==== PASSAGE PROVIDED ====

My sister had tremendous difficulty getting pregnant.  It took years, multiple IVFs paid out of pocket, a miscarriage, a very complicated pregnancy, and a stillbirth in order for her to get her children.  I remember thinking at one point about how much more pro-life my sister must be, and how she might feel to hear that someone aborted an unwanted pregnancy when that was all she wanted for years.

I was firmly “pro choice” by that point, but I wouldn’t argue against her viewpoint.

I spent much of the first 6 years of my marriage not wanting kids, but worried that I’d change my mind and it would be too late (either because of my age or because I had infertility issues).  When I was 32, I attended a friend’s baby shower, and I found myself crying in the car on the way home.  I assumed that I was just being a big baby who was jealous of the attention, but I basically rolled out of bed the next day ready to make a baby.

I didn’t have trouble getting pregnant–I just couldn’t stay pregnant.  It took four pregnancies in order for me to get my daughter, and even the fourth one ended early (at 32 weeks).

It sucked, and it was traumatic, but it actually had a paradoxical affect on my views on abortion by making me more staunchly pro-choice.  I wanted my kid more than anything–and parenthood (especially infancy) was so incredibly difficult. I had a supportive partner, and I barely survived it.  I cannot imagine doing it alone.  I cannot imagine doing it when you don’t want or don’t have the means to support a child.  I cannot imagine it’s in anyone’s best interest to force women to serve their “punishment” for having sex outside of marriage in a way that involves an innocent human.  I don’t necessarily think it’s better for the child to be born and adopted; I really don’t know.

I didn’t know much about late-term abortions until I read through some of the stories of Dr. Tiller’s patients–I think I actually avoided it because I didn’t want to deal with a “grey” area, but I became curious after my own losses.  I think I have enough understanding of it–the process, and the kinds of cases that are referred to the few late-term abortion clinics in the country–to support it.  It’s a painful, difficult, traumatic process that someone does not undertake because they didn’t get their shit together.  If I’m wrong about that, and some people who “slip through the cracks,” then so be it: I still don’t think that someone should be forced to carry to term a baby that isn’t going to live, or is only going to live a short time.  Once the baby is born, they’re alive, and no one can argue that they can feel it.  If the mother thinks the right thing for them is to terminate, then they should be allowed to do so.

==== DATA RECORDS ====

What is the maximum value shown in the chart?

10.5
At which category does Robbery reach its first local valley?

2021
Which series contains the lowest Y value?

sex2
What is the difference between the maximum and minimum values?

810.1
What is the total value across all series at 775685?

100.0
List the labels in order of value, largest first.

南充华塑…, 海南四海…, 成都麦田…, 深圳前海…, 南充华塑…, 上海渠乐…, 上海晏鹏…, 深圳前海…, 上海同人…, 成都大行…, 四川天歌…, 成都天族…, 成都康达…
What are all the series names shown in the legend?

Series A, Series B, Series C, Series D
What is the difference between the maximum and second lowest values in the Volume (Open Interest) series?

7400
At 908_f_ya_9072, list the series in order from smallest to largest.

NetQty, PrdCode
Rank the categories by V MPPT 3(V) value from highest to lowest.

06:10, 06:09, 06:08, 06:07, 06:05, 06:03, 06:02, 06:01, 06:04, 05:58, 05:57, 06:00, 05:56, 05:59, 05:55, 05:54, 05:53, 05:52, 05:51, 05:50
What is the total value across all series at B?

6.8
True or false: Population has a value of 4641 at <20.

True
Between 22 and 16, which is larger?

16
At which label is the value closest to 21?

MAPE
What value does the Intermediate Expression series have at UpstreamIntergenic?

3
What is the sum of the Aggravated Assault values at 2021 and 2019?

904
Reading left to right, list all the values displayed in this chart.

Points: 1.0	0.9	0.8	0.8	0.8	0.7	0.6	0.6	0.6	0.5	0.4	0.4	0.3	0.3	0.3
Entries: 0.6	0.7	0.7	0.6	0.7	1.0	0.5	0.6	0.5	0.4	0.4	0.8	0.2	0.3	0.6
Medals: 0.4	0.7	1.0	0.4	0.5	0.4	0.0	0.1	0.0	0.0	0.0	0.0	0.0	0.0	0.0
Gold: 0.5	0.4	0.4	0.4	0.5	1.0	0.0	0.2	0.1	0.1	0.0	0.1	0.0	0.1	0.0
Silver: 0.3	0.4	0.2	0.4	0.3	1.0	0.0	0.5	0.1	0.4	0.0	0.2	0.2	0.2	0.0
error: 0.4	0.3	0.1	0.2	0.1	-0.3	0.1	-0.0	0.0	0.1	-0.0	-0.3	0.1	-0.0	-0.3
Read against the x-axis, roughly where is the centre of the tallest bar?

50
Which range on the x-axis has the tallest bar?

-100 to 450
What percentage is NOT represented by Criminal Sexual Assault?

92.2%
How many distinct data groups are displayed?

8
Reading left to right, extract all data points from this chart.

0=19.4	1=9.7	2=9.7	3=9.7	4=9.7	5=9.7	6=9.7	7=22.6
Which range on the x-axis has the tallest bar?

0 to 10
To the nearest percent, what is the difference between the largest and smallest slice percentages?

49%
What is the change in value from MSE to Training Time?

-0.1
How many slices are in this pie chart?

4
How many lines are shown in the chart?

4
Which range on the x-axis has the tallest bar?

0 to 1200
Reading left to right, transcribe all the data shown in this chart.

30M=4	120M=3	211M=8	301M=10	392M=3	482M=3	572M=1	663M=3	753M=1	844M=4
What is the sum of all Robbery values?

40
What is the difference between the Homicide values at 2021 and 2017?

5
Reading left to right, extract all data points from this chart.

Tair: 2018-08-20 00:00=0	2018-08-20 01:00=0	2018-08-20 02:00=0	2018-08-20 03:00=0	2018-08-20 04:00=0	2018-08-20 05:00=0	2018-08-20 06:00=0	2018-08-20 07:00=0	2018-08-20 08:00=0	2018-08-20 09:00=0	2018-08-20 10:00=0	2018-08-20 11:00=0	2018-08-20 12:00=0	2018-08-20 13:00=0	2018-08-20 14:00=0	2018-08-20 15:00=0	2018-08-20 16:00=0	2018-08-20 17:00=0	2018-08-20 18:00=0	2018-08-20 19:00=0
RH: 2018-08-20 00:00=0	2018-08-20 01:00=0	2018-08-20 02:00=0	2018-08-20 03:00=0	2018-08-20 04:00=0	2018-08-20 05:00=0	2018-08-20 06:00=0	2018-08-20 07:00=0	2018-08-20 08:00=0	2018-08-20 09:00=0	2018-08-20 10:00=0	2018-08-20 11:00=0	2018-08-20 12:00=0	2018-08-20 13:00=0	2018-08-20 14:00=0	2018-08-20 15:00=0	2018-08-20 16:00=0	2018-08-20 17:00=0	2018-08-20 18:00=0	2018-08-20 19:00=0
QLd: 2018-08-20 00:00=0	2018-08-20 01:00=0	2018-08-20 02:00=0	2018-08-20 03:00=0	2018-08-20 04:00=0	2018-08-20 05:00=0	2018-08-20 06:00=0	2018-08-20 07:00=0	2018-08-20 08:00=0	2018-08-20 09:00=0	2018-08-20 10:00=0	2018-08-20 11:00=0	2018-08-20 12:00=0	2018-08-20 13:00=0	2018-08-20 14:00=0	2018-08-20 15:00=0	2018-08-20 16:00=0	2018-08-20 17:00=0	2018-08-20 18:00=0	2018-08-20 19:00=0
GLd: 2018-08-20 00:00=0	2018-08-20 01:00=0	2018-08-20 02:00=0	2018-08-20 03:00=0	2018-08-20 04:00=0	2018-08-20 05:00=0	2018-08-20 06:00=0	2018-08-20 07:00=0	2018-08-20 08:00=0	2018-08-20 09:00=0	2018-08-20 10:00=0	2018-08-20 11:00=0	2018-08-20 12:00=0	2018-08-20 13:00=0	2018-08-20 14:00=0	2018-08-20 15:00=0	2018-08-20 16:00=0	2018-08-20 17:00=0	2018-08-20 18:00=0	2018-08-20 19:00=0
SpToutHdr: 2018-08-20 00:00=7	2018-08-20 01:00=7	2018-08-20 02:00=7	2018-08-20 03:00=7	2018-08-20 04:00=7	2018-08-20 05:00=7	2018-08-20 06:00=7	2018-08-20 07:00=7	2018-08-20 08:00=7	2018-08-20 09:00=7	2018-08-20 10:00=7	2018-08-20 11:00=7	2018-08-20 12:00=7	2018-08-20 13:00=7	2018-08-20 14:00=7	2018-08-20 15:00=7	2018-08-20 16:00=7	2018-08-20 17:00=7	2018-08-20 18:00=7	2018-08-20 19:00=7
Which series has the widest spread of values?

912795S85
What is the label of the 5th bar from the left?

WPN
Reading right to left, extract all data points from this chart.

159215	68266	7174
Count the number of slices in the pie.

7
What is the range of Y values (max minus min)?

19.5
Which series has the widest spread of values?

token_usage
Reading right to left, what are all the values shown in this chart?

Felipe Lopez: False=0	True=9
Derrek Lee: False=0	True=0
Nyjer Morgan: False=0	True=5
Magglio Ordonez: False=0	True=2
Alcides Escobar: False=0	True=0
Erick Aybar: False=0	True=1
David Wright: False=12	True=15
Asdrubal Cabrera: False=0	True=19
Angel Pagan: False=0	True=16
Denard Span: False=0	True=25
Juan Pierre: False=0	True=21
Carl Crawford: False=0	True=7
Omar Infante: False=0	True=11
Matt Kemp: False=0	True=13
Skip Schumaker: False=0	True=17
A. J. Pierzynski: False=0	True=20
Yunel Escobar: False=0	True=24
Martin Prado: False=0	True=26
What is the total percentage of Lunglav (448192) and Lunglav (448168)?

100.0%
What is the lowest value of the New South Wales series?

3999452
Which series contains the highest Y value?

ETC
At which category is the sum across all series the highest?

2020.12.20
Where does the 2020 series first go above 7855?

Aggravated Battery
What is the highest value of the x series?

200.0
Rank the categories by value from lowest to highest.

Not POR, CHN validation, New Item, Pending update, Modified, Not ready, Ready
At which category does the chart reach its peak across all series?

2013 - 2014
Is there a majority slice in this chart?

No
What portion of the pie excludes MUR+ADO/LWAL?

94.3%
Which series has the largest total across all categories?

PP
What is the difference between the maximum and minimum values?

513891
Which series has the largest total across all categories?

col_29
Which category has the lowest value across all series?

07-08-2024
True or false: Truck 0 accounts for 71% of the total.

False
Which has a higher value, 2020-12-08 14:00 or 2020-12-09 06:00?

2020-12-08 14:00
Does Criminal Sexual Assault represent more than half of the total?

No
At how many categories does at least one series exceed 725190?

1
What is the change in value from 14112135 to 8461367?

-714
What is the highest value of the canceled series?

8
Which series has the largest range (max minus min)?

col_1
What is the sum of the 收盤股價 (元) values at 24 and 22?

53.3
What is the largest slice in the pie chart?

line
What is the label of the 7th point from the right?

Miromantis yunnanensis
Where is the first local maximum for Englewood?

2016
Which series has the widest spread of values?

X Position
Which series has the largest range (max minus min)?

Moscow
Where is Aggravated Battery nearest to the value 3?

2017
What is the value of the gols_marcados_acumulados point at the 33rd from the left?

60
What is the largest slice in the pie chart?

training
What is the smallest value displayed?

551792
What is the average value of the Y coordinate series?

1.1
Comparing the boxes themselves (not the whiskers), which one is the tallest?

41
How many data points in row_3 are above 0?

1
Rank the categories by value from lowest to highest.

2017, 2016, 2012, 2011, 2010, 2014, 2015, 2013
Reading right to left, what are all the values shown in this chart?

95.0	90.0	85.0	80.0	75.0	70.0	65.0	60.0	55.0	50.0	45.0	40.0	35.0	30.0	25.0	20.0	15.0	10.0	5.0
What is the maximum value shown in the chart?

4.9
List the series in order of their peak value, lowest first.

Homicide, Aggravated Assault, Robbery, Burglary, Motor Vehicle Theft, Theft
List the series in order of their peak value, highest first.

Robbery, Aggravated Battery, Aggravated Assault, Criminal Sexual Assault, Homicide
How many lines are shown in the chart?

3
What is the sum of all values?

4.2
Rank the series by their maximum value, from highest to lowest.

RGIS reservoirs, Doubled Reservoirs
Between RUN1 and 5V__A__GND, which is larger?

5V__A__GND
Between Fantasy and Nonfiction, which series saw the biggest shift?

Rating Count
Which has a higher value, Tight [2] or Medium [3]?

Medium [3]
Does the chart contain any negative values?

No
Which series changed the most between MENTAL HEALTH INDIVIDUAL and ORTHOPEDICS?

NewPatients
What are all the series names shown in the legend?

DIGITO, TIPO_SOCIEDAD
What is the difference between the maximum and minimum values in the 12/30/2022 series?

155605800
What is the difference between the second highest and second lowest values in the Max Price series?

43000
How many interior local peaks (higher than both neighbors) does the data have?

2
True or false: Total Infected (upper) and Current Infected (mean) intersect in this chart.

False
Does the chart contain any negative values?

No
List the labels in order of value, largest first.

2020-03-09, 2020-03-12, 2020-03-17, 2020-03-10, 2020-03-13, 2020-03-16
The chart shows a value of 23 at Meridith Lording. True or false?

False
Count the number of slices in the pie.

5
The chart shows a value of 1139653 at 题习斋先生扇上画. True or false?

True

====

** DESCRIPTION OF THE TASK **
Continue the personal essay on abortion views from the point where it stops.

** TASK RESPONSE **
I had three miscarriages.  One of them I went through naturally (and my body didn’t get the “memo,” so it took weeks to get started, but I did see all of the “products” of miscarriage), and I had D&Cs–the same procedure as a surgical abortion–for the others.  The former got flushed/thrown out; the latter was probably incinerated by the hospital.  I don’t have any feelings about the disposal of my embryos because they weren’t alive.  The PP videos didn’t arouse any kind of feelings in me, because we’re not talking about sentient beings.

My feelings on this extend to actual corpses, too.  I know it makes me an outlier to just view the body as a “thing” (best disposed of through natural burial, which is not super accessible, so my plan is direct cremation in a cardboard box.  No embalming) rather than a person.  I totally understand someone wanting a burial for a baby that they lost through stillbirth. But, honestly, I don’t think that there is anything un-Christian about my stance (the soul/personality as separable from the body).  Once the former is off to a better place, a body really is just a “thing.”

If the remains can be used to better medicine, I think that’s wonderful.  If I found out now that the products of my pregnancy losses could have been used for medical research, I would support it 100%.  I would love to feel that something good came out of those experiences, because, personally, I got nothin’.  Maybe they made me appreciate my daughter all the more, but I’d rather be stupid and happy.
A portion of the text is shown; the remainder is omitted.